EI Du Pont (Weighted Average Cost of Capital (WACC) Analysis)



Helpful Information for EI Du Pont's Analysis

What is the WACC Formula? Analyst use the WACC Discount Rate (weighted average cost of capital) to determine EI Du Pont's investment risk. WACC Formula = Cost of Equity (CAPM) * Common Equity + (Cost of Debt) * Total Debt.
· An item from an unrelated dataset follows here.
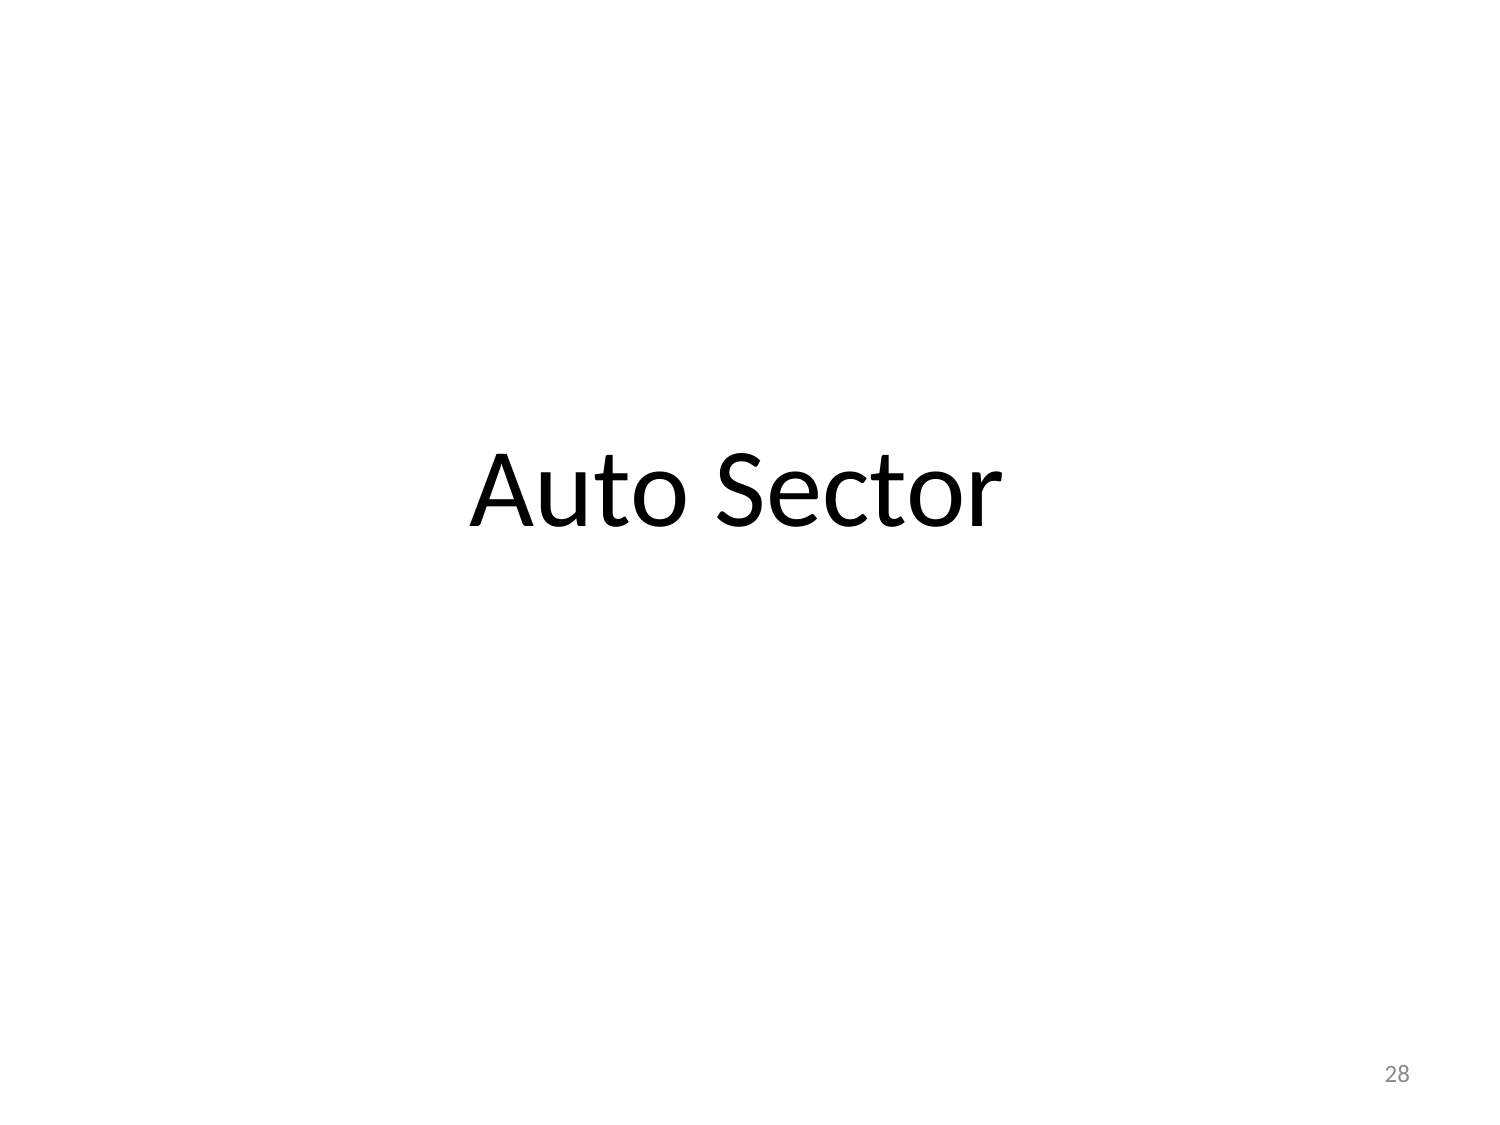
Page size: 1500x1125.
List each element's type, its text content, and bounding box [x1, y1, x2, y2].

title Auto Sector [99, 387, 1376, 576]
slide_number 28 [1074, 1042, 1425, 1103]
The result of this calculation is an essential input for the discounted cash flow (DCF) analysis for EI Du Pont. Value Investing Importance? This method is widely used by investment professionals to determine the correct price for investments in EI Du Pont before they make value investing decisions. This WACC analysis is used in EI Du Pont's discounted cash flow (DCF) valuation and see how the WACC calculation affect's EI Du Pont's company valuation.

WACC Analysis Information

1. The WACC (discount rate) calculation for EI Du Pont uses comparable companies to produce a single WACC (discount rate). An industry average WACC (discount rate) is the most accurate for EI Du Pont over the long term. If there are any short-term differences between the industry WACC and EI Du Pont's WACC (discount rate), then EI Du Pont is more likely to revert to the industry WACC (discount rate) over the long term.

2. The WACC calculation uses the higher of EI Du Pont's WACC or the risk free rate, because no investment can have a cost of capital that is better than risk free. This situation may occur if the beta is negative and EI Du Pont uses a significant proportion of equity capital.